Já estamos próximo das eleições e desta vez, mais do que nunca, os candidatos terão que usar, além do dinheiro tão falado, uma força poderosa que irá influenciar em muito o resultado das urnas - sua palavra. Terão que mostrar ao eleitor seus objetivos, seus planos de trabalho para que sejam julgados e escolhidos.

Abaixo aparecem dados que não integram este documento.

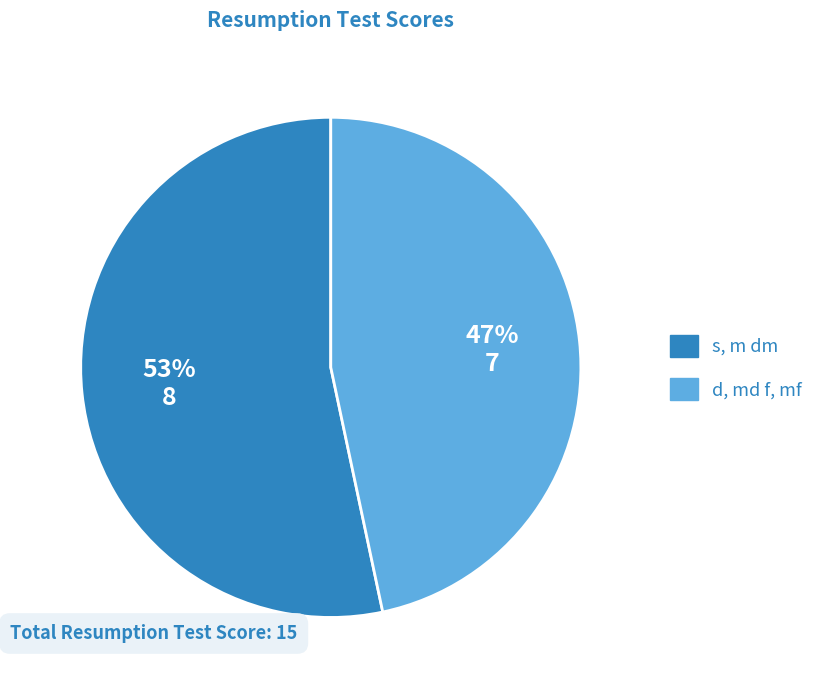

What is the ratio of the value at s, m dm to the value at d, md f, mf?

1.1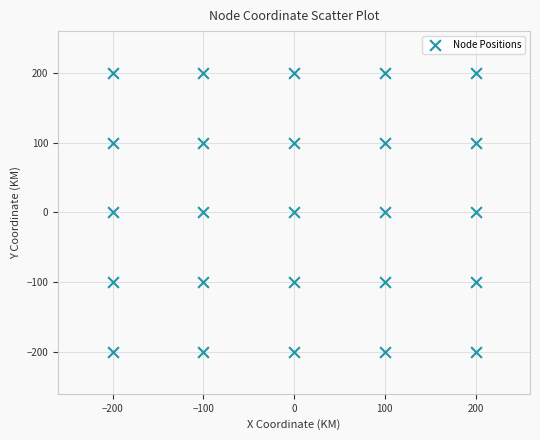

What is the range of Y values (max minus min)?

400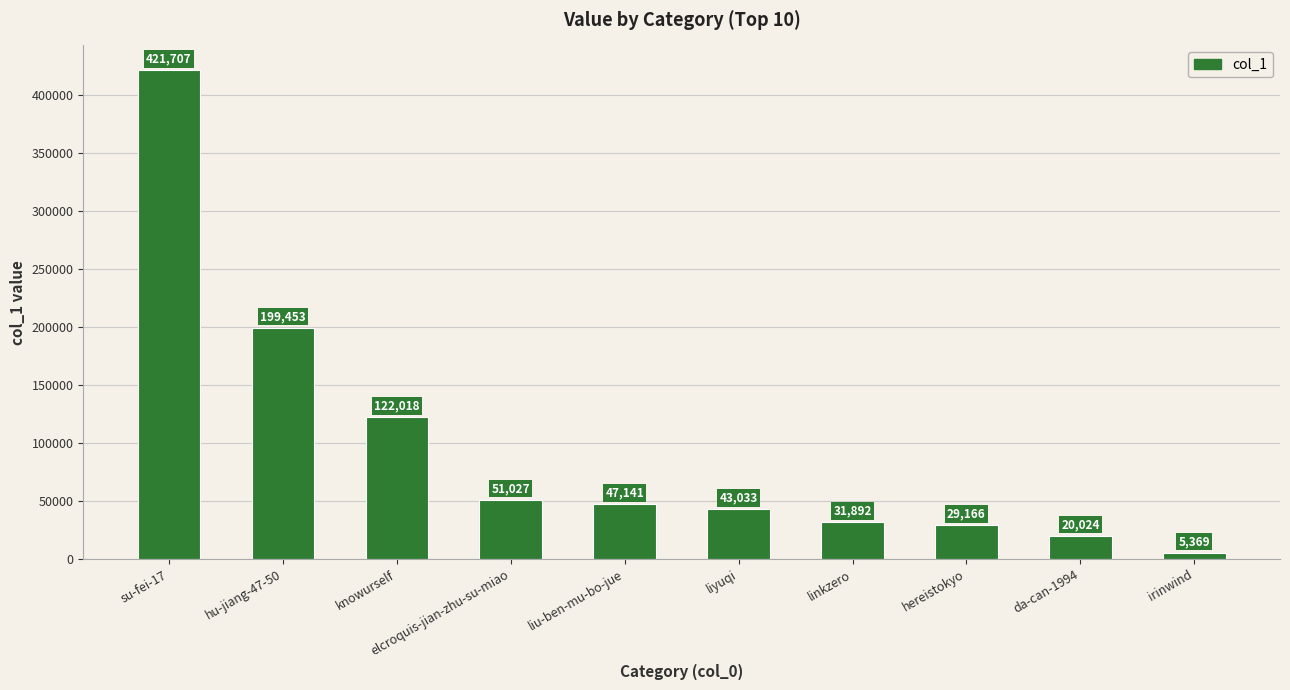

How many data points are less than 47141?

5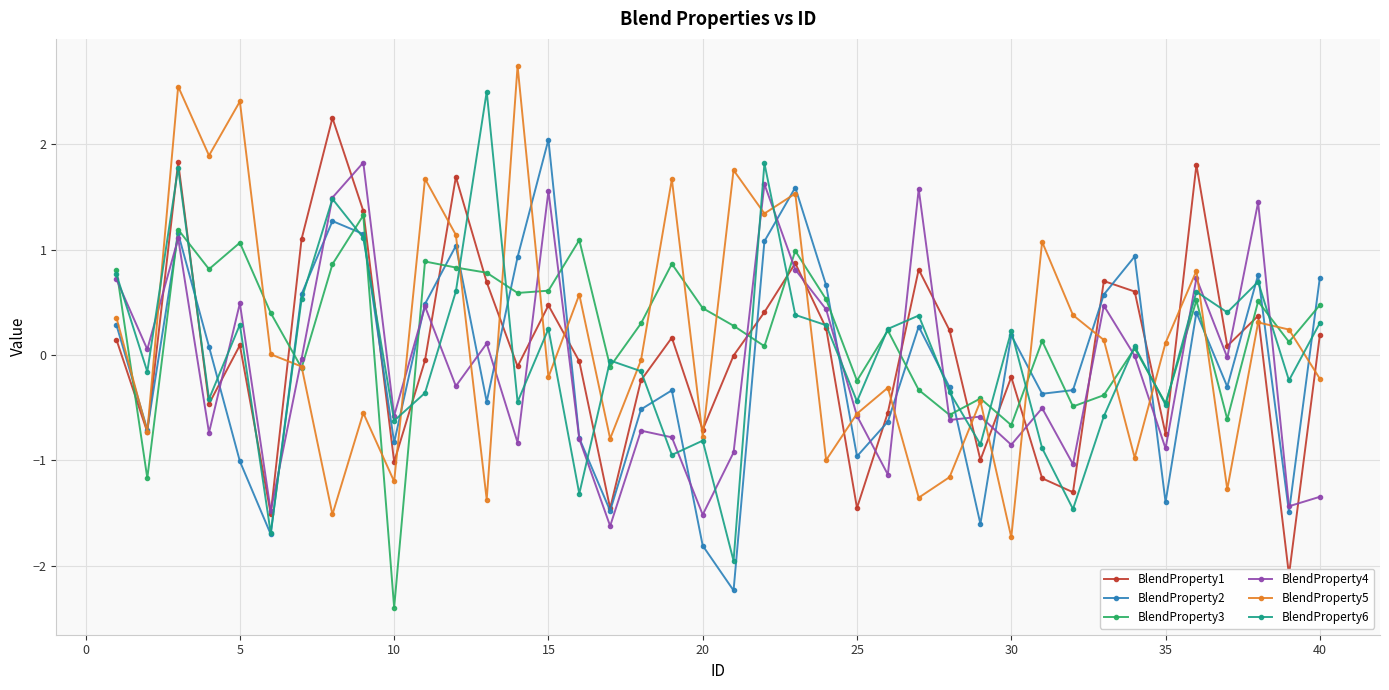

Is this an area chart (filled region under the line)?

No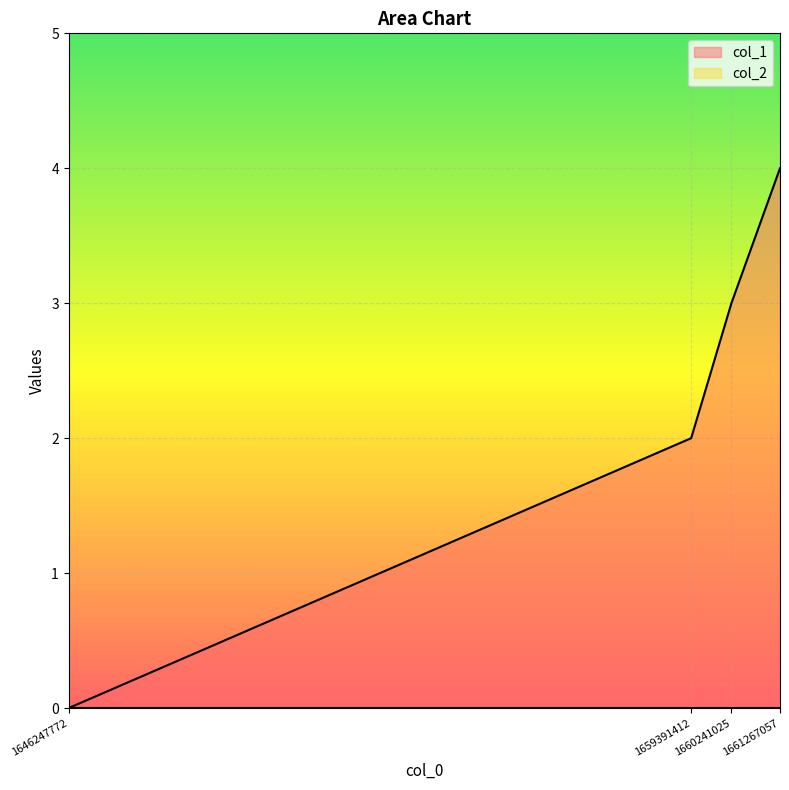

Is it true that the value at 1660241025 is 5?

False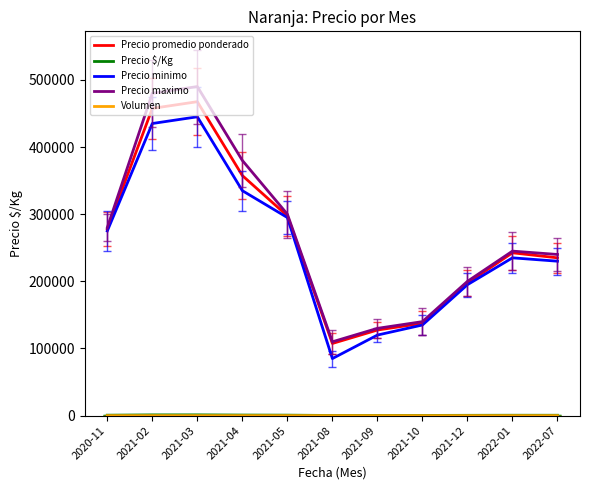

What is the maximum value shown in the chart?

490000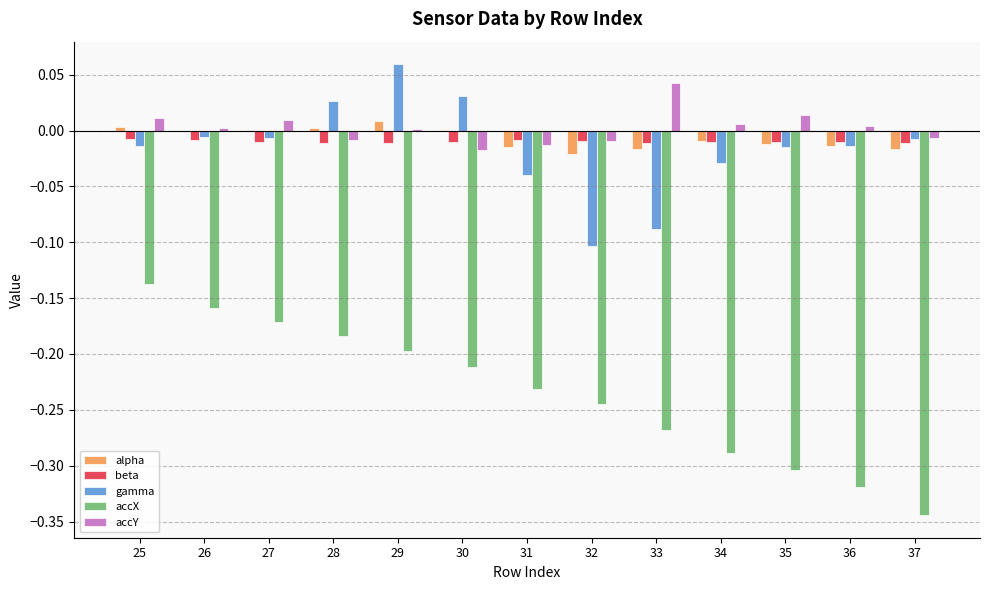

Is the value of accX at 29 greater than the value of accY at 31?

No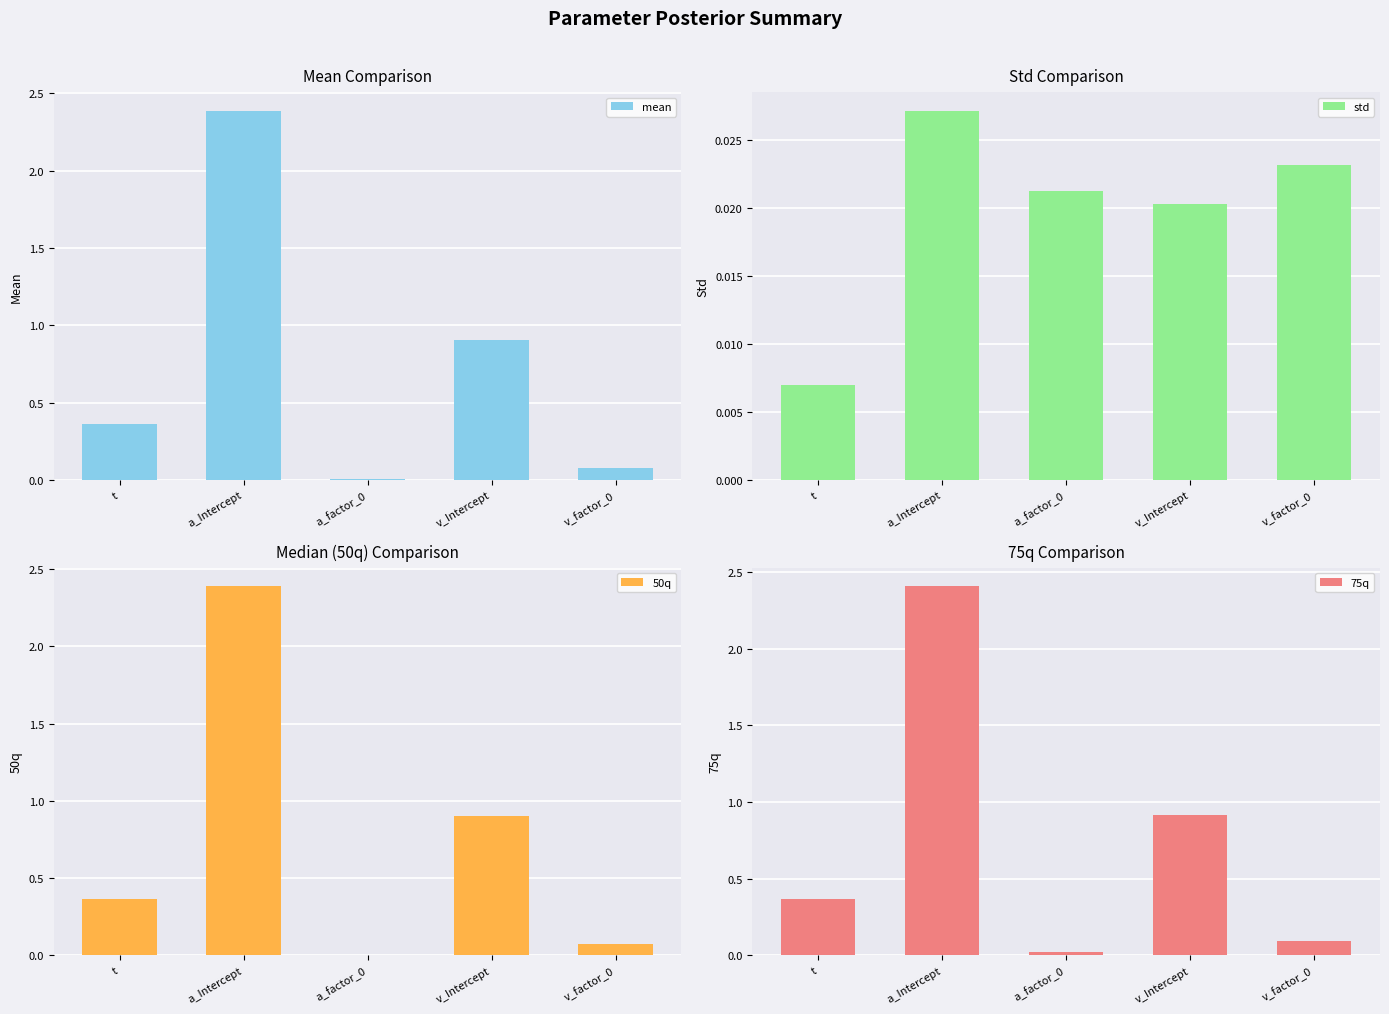

What are all the series names shown in the legend?

mean, std, 50q, 75q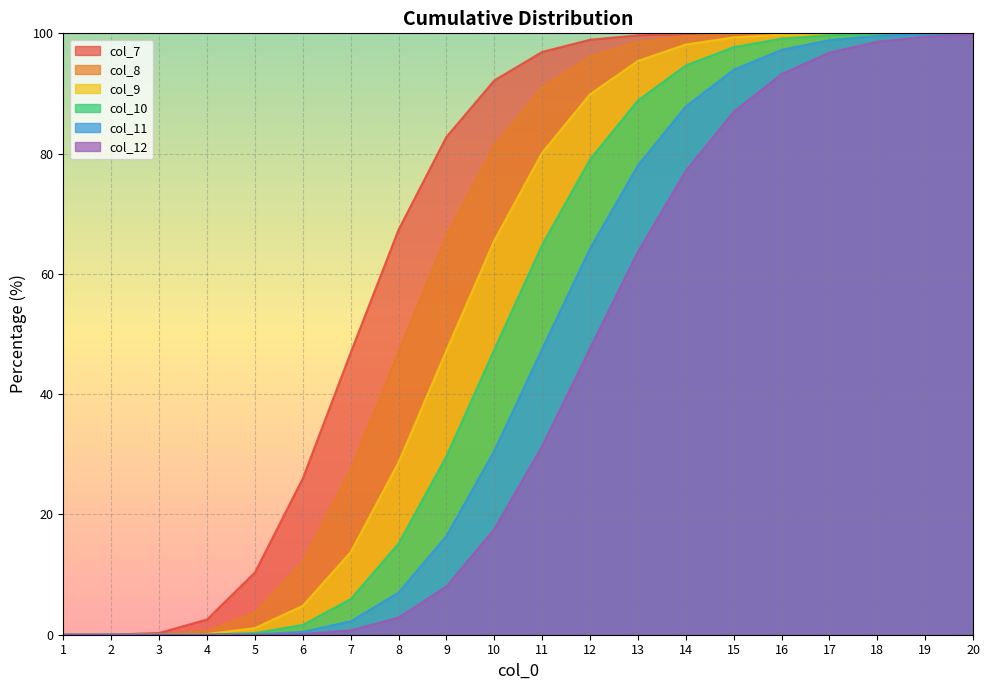

The col_8 series shows 58.5 at 17. True or false?

False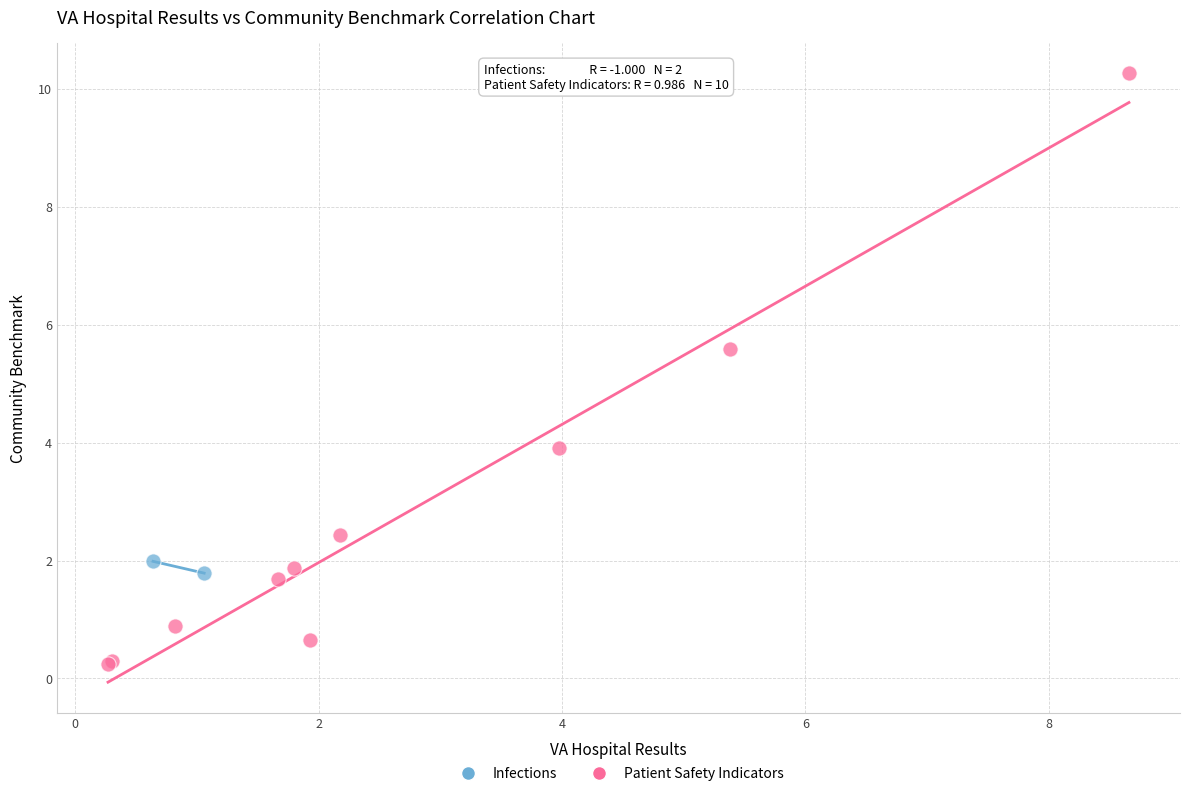

What are all the series names shown in the legend?

Infections, Patient Safety Indicators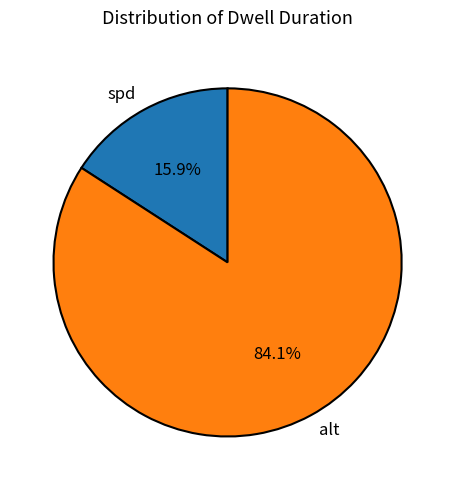

Is there a majority slice in this chart?

Yes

Na longa esteira do tempo, a força verbal da palavra tem sido a arma mais poderosa de conquista no domínio do espírito humano. Com seu poder ganhou batalhas e construiu impérios; foi a semente de cujas raízes prosperaram o ideal democrático e os direitos individuais do homem. É bíblico: a palavra é tudo e tudo pode. Foi ela a gênese de todas as coisas quando Deus criou, com o verbo, os céus e a terra. Com ela e por intermédio dela, o homem conversa com a terra e dialoga com o Criador. Não existiriam os filósofos, nem os legisladores, nem os poetas se eles não encontrassem na palavra as expressões para modelar seus pensamentos. A palavra por mais simples que seja tem um valor inestimável. É o principal elemento de comunicação entre os indivíduos e tem poderes surpreendentes: ergue ou aniquila; constrói ou destrói; arrasta, arrasa, eleva, revigora e até mata... A má palavra é terrível para ferir. Ao contrário, uma palavra boa engrandece, une, transmite afeto. Há pessoas que se especializam em más palavras. “Como você está anêmica!”; “Como você está gorda”; “Que menino magro esse seu filho”. São palavras negativas que nada constroem, só trazendo para quem as pronuncia um retorno de antipatia. Quando se diz a uma mulher ou até a um homem mesmo “Como você está envelhecida (o)” é o mesmo que atirar-lhe uma pedrada no rosto. É melhor achar que esse alguém está “conservado”; é um termo que agrada muito mais, apesar de lembrar sardinha em lata, como diz um crítico teatral. Para passar da pedra lascada para a pedra polida o homem levou milhões de anos. Acredito que vai precisar de outros tantos para aprender a não jogar pedras nos outros através da palavra. Nada existe de melhor do que a palavra do médico quando conforta, consola, é solidário na dor do seu paciente. A palavra do médico em todas as épocas é o remédio preferido dos doentes e que não vende em nenhuma farmácia. Dessa forma vamos usar a palavra para construir, seja o que for, e que sejamos através dela sempre ponte de estima e nunca ilha, isolada, distante do seu próximo. Seja o piloto de sua vida. Com a palavra proferida ganharás terreno se a semente plantada for produtiva. “Viver é não ter vergonha de ser feliz”. Que cada pessoa em sua passagem terrena procure transmitir através da palavra alegria, afeto, distribuindo estímulos e esperança as pessoas que lhe contornam. Lembre-se, meu caro leitor: A palavra de Deus ensina às pessoas a arte de viver.